The problem is organic reach on Facebook is all but dead. I talk about “reach” as a measure of how many people saw my blog posts in their newsfeed. Basically, Facebook hasn’t been showing you everything that every one of your friends posts for a while, at least as long as they’ve been doing the whole “Top Stories” bullshit. Instead it relies on an algorithm to show you what it thinks you want to see based on a frightening amount of data Facebook has on you, data you agree to provide in the user agreement you checked when signing up.
So organic reach is dead, which is to say unpaid reach is dead. Facebook makes big bucks off of business paying to put their posts and content onto your newsfeed, and they can even target you specifically, again based on your metadata. This is clearly a bigger deal for businesses and people who are running any kind of Facebook page, but it’s true for the average user, too.
I have more than five hundred friends on Facebook, yet my blog series peaked last week at 13 likes on Part Four. Based on the data I can see, I’m not convinced more than thirty people have read “Subjunctivitis” yet. Of that handful, almost all of them already knew what was in the pot at the end of the rainbow.

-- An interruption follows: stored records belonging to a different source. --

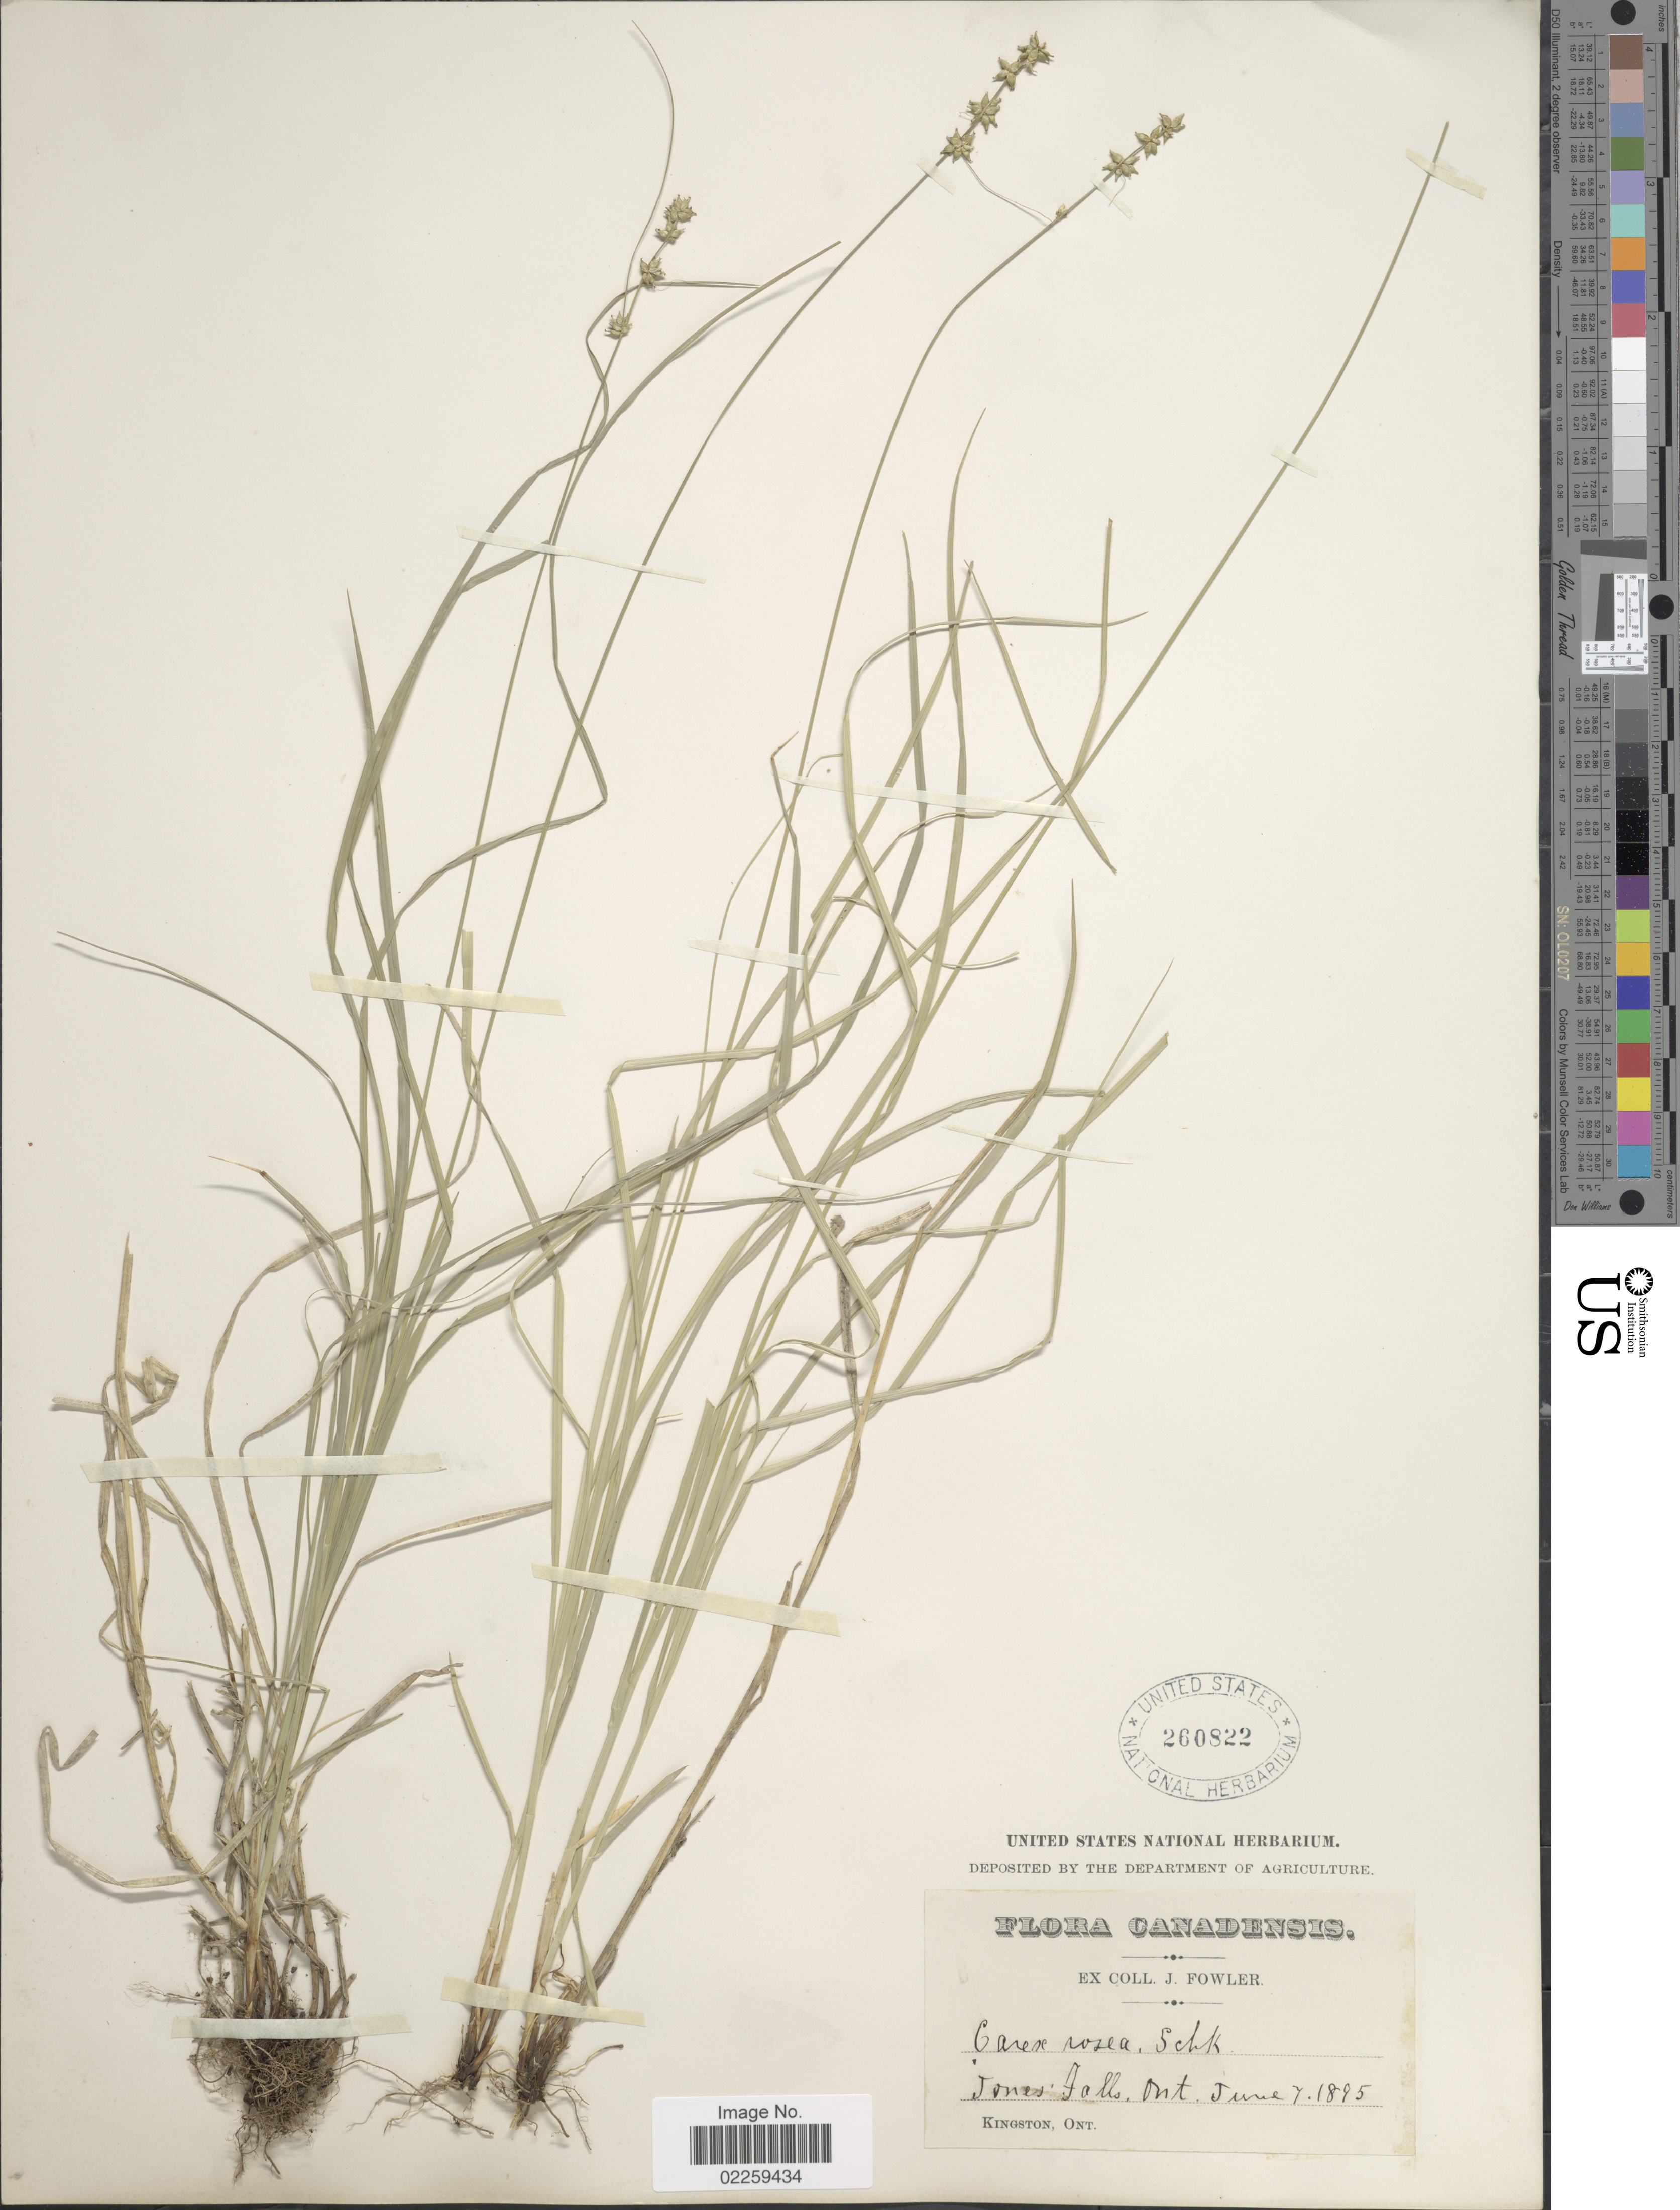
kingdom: Plantae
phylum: Tracheophyta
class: Liliopsida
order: Poales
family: Cyperaceae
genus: Carex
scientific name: Carex rosea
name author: Willd.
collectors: J. P. Fowler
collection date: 1875-06-07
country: Canada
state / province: Ontario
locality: Jones Falls, Ont.Kingston, Ont.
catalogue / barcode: US 260822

Of course I don’t entirely blame Facebook. My strategy of posting around lunch time didn’t pay off in spite of what I thought I knew about social media habits. There are also risks in this day and age when counting on anyone to read anything. It took me nine-thousand words to say two important ones, but a big part of the scheme relied on word of mouth to carry those two words farther than all the rest.
And just posting a basic Facebook status saying “I’m gay” wouldn’t have worked either. My generation invented the whole thing where you screw with someone who left their Facebook open and unattended. Simple declarations don’t have as much credibility as they used to.
In sum I certainly don’t regret taking the time to write out such a big essay. I had a lot more to say than maybe I’ve just suggested, and I think that shows in the words. I guess my point is sharing is caring. If I haven’t heard from you yet, I would love to.
Guess this ended up pretty fluffy anyway.